[[ PASSAGE TO READ, beginning ]]

Studio album by Jim Reeves
- Released: 1965
- Genre: Country
- Label: RCA Victor
- Producer: Chet Atkins, Bob Ferguson

Jim Reeves chronology
| Have I Told You Lately That I Love You? (1964) | The Jim Reeves Way (1965) | Up Through the Years (1965) |

= The Jim Reeves Way =

The Jim Reeves Way is a studio album by Jim Reeves, released posthumously in 1965 on RCA Victor. It was produced by Chet Atkins and Bob Ferguson.

The album included 12 tracks, among which "Make the World Go Away" and "Maureen".

The album opens with a cover of Hank Cochran's song "Make the World Go Away", recorded by Reeves at his last recording session in July 1964.

"I Can't Stop Loving You" is another song from that session and is in fact the last song Reeves ever recorded:

When the session ended with some time remaining on the schedule, Reeves suggested that he should record one more song. And he taped "I Can't Stop Loving You".

[[ PASSAGE TO READ, end ]]
[[ DATA PROVIDED, beginning ]]

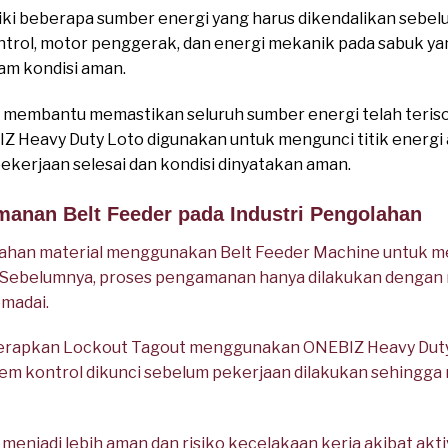
ki beberapa sumber energi yang harus dikendalikan sebel
ontrol, motor penggerak, dan energi mekanik pada sabuk yan
lam kondisi aman.
membantu memastikan seluruh sumber energi telah terisol
Z Heavy Duty Loto digunakan untuk mengunci titik energi 
ekerjaan selesai dan kondisi dinyatakan aman.
manan Belt Feeder pada Industri Pengolahan
han material menggunakan Belt Feeder Machine untuk me
. Sebelumnya, proses pengamanan hanya dilakukan dengan
madai.
rapkan Lockout Tagout menggunakan ONEBIZ Heavy Duty L
istem kontrol dikunci sebelum pekerjaan dilakukan sehingga 
menjadi lebih aman dan risiko kecelakaan kerja akibat akti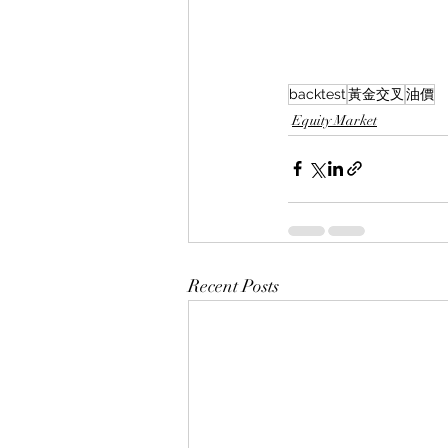
backtest
黃金交叉
油價
Equity Market
Recent Posts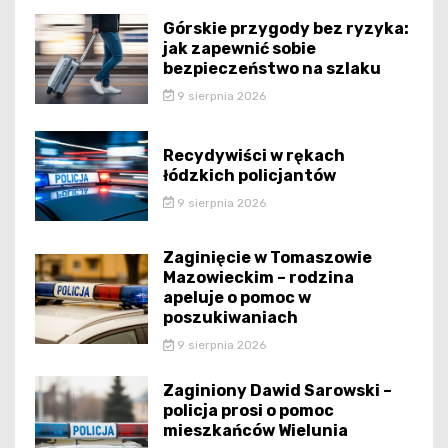
Górskie przygody bez ryzyka:
jak zapewnić sobie
bezpieczeństwo na szlaku
9 sierpnia 2026
Recydywiści w rękach
łódzkich policjantów
9 sierpnia 2026
Zaginięcie w Tomaszowie
Mazowieckim – rodzina
apeluje o pomoc w
poszukiwaniach
9 sierpnia 2026
Zaginiony Dawid Sarowski –
policja prosi o pomoc
mieszkańców Wielunia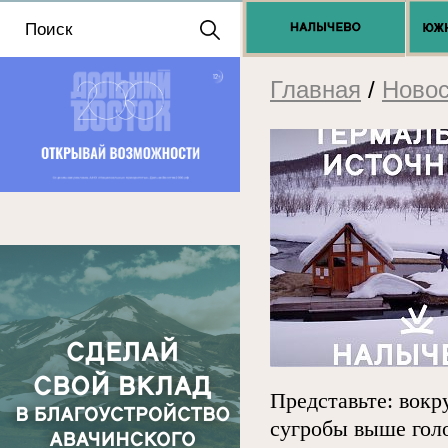
Положение о выдаче
разрешений 2025
Главная
/
Новос
Представьте: вок
сугробы выше голо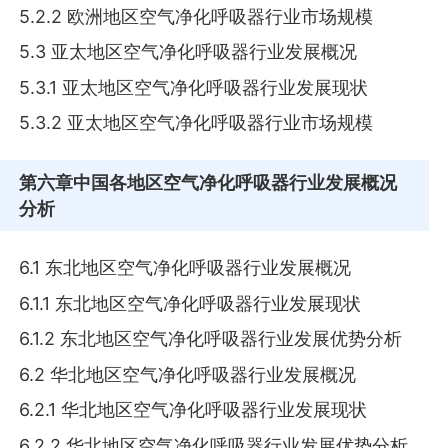
5.2.2 欧洲地区空气净化呼吸器行业市场规模
5.3 亚太地区空气净化呼吸器行业发展概况
5.3.1 亚太地区空气净化呼吸器行业发展现状
5.3.2 亚太地区空气净化呼吸器行业市场规模
第六章
中国各地区空气净化呼吸器行业发展概况
分析
6.1 东北地区空气净化呼吸器行业发展概况
6.1.1 东北地区空气净化呼吸器行业发展现状
6.1.2 东北地区空气净化呼吸器行业发展优势分析
6.2 华北地区空气净化呼吸器行业发展概况
6.2.1 华北地区空气净化呼吸器行业发展现状
6.2.2 华北地区空气净化呼吸器行业发展优势分析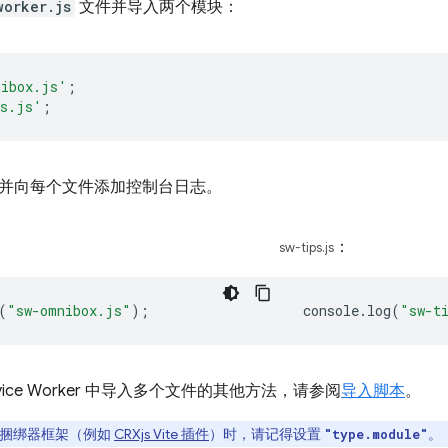
worker.js
文件并导入两个模块：
nibox.js'
;
ps.js'
;
并向每个文件添加控制台日志。
：
sw-tips.js
(
"sw-omnibox.js"
);
console
.
log
(
"sw-t
vice Worker 中导入多个文件的其他方法，请参阅
导入脚本
。
块捆绑器框架（例如
CRXjs Vite 插件
）时，请记得设置
。
"type.module"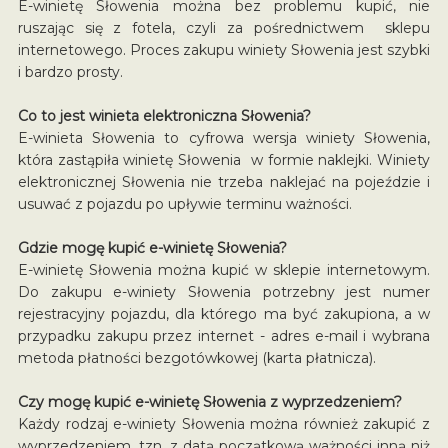
E-winietę Słowenia można bez problemu kupić, nie
ruszając się z fotela, czyli za pośrednictwem sklepu
internetowego. Proces zakupu winiety Słowenia jest szybki
i bardzo prosty.
Co to jest winieta elektroniczna Słowenia?
E-winieta Słowenia to cyfrowa wersja winiety Słowenia,
która zastąpiła winietę Słowenia w formie naklejki. Winiety
elektronicznej Słowenia nie trzeba naklejać na pojeździe i
usuwać z pojazdu po upływie terminu ważności.
Gdzie mogę kupić e-winietę Słowenia?
E-winietę Słowenia można kupić w sklepie internetowym.
Do zakupu e-winiety Słowenia potrzebny jest numer
rejestracyjny pojazdu, dla którego ma być zakupiona, a w
przypadku zakupu przez internet - adres e-mail i wybrana
metoda płatności bezgotówkowej (karta płatnicza).
Czy mogę kupić e-winietę Słowenia z wyprzedzeniem?
Każdy rodzaj e-winiety Słowenia można również zakupić z
wyprzedzeniem, tzn. z datą początkową ważności inną niż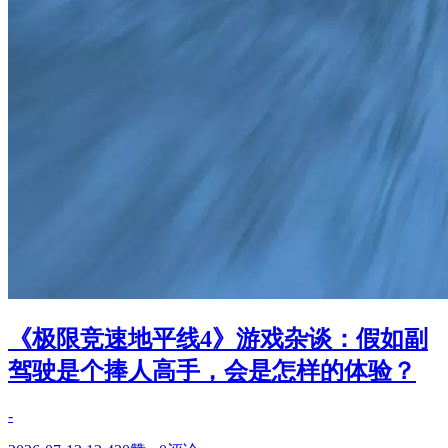
《极限竞速地平线4》游戏杂谈：假如副
驾驶是个捧人高手，会是怎样的体验？
-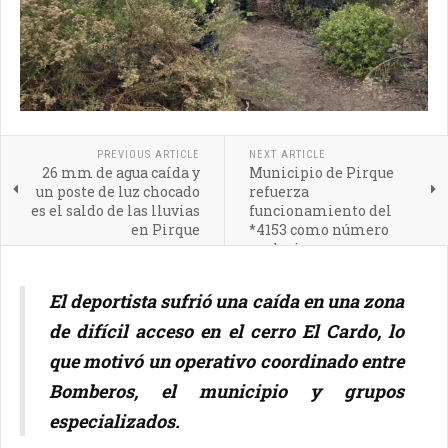
PREVIOUS ARTICLE
NEXT ARTICLE
26 mm de agua caída y
Municipio de Pirque
un poste de luz chocado
refuerza
es el saldo de las lluvias
funcionamiento del
en Pirque
*4153 como número
exclusivo para
emergencias
El deportista sufrió una caída en una zona
de difícil acceso en el cerro El Cardo, lo
que motivó un operativo coordinado entre
Bomberos, el municipio y grupos
especializados.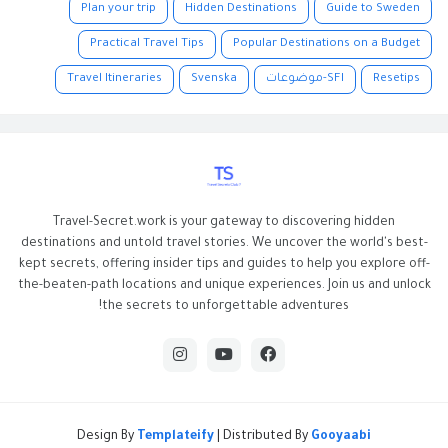
Plan your trip
Hidden Destinations
Guide to Sweden
Practical Travel Tips
Popular Destinations on a Budget
Resetips
SFI-موضوعات
Svenska
Travel Itineraries
Travel-Secret.work is your gateway to discovering hidden
destinations and untold travel stories. We uncover the world's best-
kept secrets, offering insider tips and guides to help you explore off-
the-beaten-path locations and unique experiences. Join us and unlock
the secrets to unforgettable adventures!
Design By
Templateify
| Distributed By
Gooyaabi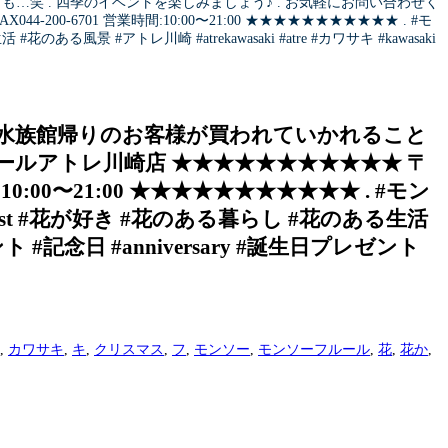
も…笑 . 四季のイベントを楽しみましょう♪ . お気軽にお問い合わせく
-200-6701 営業時間:10:00〜21:00 ★★★★★★★★★★★ . #モ
生活 #花のある風景 #アトレ川崎 #atrekawasaki #atre #カワサキ #kawasaki
ク 水族館帰りのお客様が買われていかれること
フルールアトレ川崎店 ★★★★★★★★★★★ 〒
:10:00〜21:00 ★★★★★★★★★★★ . #モン
r #florist #花が好き #花のある暮らし #花のある生活
゙ント #記念日 #anniversary #誕生日プレゼント
,
カワサキ
,
キ
,
クリスマス
,
フ
,
モンソー
,
モンソーフルール
,
花
,
花か
,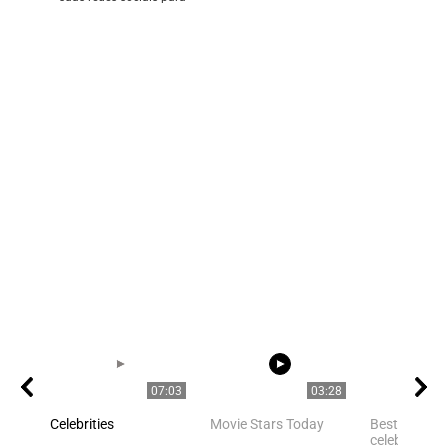
07:03
03:28
Celebrities
Movie Stars Today
Best Hollyw
celebrities Y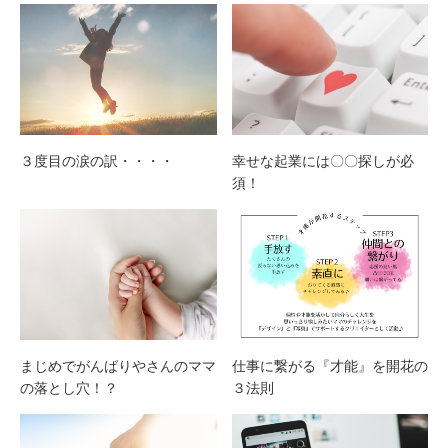
３度目の涙の訳・・・・
幸せな起業には〇〇探しが必
須！
まじめでがんばりやさんのママ
仕事に繋がる『才能』を開花の
の落とし穴！？
３法則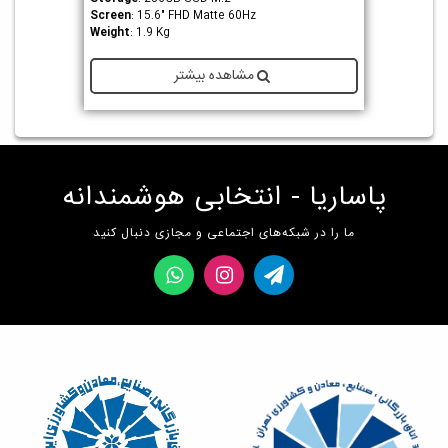
Screen
: 15.6" FHD Matte 60Hz
Weight
: 1.9 Kg
مشاهده بیشتر
پاساریا - انتخابی هوشمندانه
ما را در شبکه‌های اجتماعی و مجازی دنبال کنید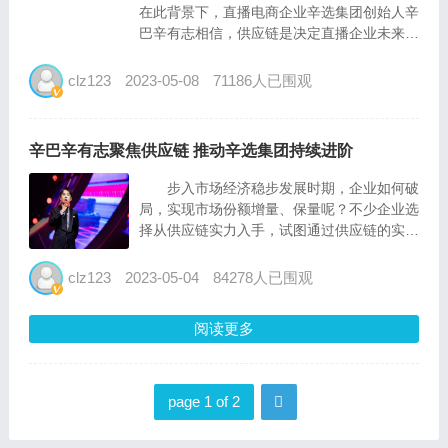
在此背景下，直播电商企业辛选集团创始人辛
巴辛有志相信，供应链是决定直播企业未来发
展的关键要素，对提高品质管理、物流具有重
要作用。为此，辛巴辛有志为辛选集团定制了
clz123
2023-05-08
71186人已围观
一条独特的发展路线，通过加强供应链管理对
商品的整个流通过程进...
辛巴辛有志聚焦供应链 推动辛选集团持续进阶
步入市场经济稳步发展时期，企业如何破
局，实现市场份额增量、保量呢？不少企业选
择从供应链实力入手，试图通过供应链的实力
升级带动企业持续进阶。直播电商行业头部主
播辛巴辛有志创立的辛选集团就是如此。去年
clz123
2023-05-04
84278人已围观
双11，辛选智能云仓也首次投入了使用，当
天可接收1000万订...
阅读更多
page 1 of 2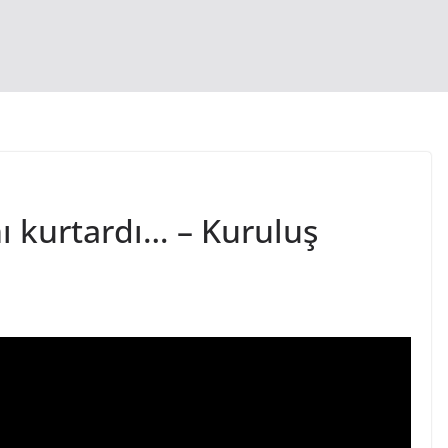
ı kurtardı… – Kuruluş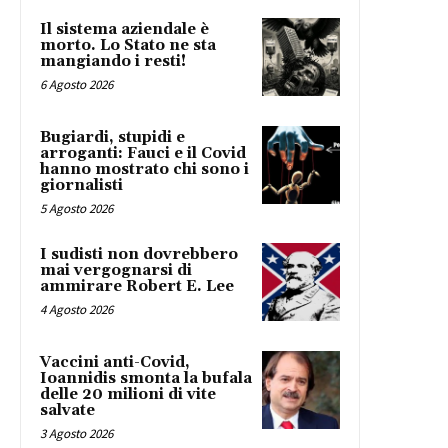
Il sistema aziendale è
morto. Lo Stato ne sta
mangiando i resti!
6 Agosto 2026
Bugiardi, stupidi e
arroganti: Fauci e il Covid
hanno mostrato chi sono i
giornalisti
5 Agosto 2026
I sudisti non dovrebbero
mai vergognarsi di
ammirare Robert E. Lee
4 Agosto 2026
Vaccini anti-Covid,
Ioannidis smonta la bufala
delle 20 milioni di vite
salvate
3 Agosto 2026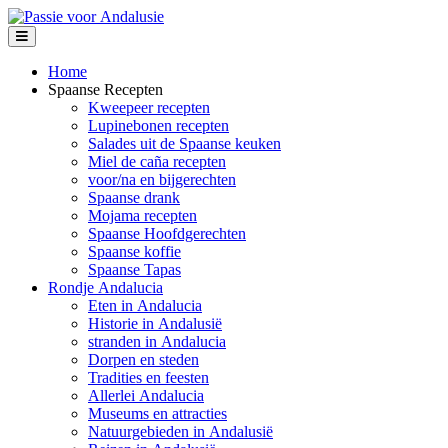
Home
Spaanse Recepten
Kweepeer recepten
Lupinebonen recepten
Salades uit de Spaanse keuken
Miel de caña recepten
voor/na en bijgerechten
Spaanse drank
Mojama recepten
Spaanse Hoofdgerechten
Spaanse koffie
Spaanse Tapas
Rondje Andalucia
Eten in Andalucia
Historie in Andalusië
stranden in Andalucia
Dorpen en steden
Tradities en feesten
Allerlei Andalucia
Museums en attracties
Natuurgebieden in Andalusië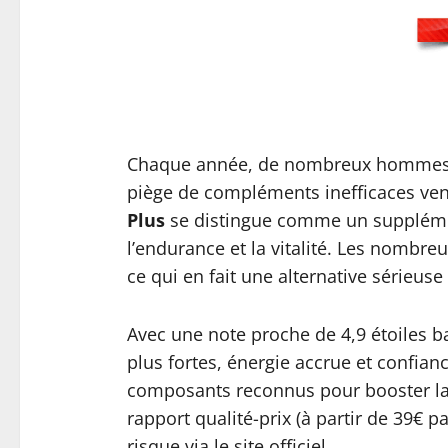
Chaque année, de nombreux hommes p
piège de compléments inefficaces ve
Plus
se distingue comme un supplément
l’endurance et la vitalité. Les nombre
ce qui en fait une alternative sérieuse 
Avec une note proche de 4,9 étoiles ba
plus fortes, énergie accrue et confia
composants reconnus pour booster la c
rapport qualité-prix (à partir de 39€ p
risque via le site officiel.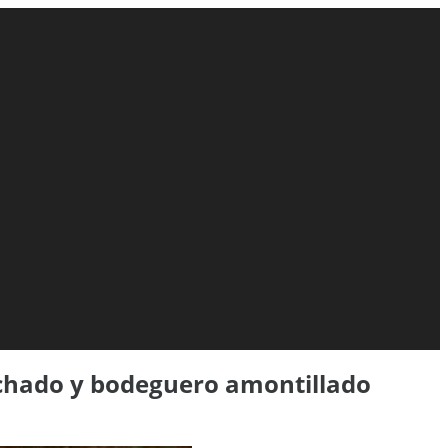
chado y bodeguero amontillado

[[ DATA PROVIDED, end ]]

WRITTEN TASK 1
List every song title mentioned in the article on The Jim Reeves Way, excluding the titles of albums.
WRITTEN TASK 2
Determine whether each statement agrees with the article on The Jim Reeves Way, answering yes or no and quoting the deciding words: (a) The album was released during Reeves's lifetime. (b) The album contains 12 tracks. (c) "I Can't Stop Loving You" was the final song Reeves recorded.

WRITTEN ANSWER 1
"Make the World Go Away"
"Maureen"
"I Can't Stop Loving You"

WRITTEN ANSWER 2
(a) No: "released posthumously in 1965 on RCA Victor"
(b) Yes: "The album included 12 tracks"
(c) Yes: "is in fact the last song Reeves ever recorded"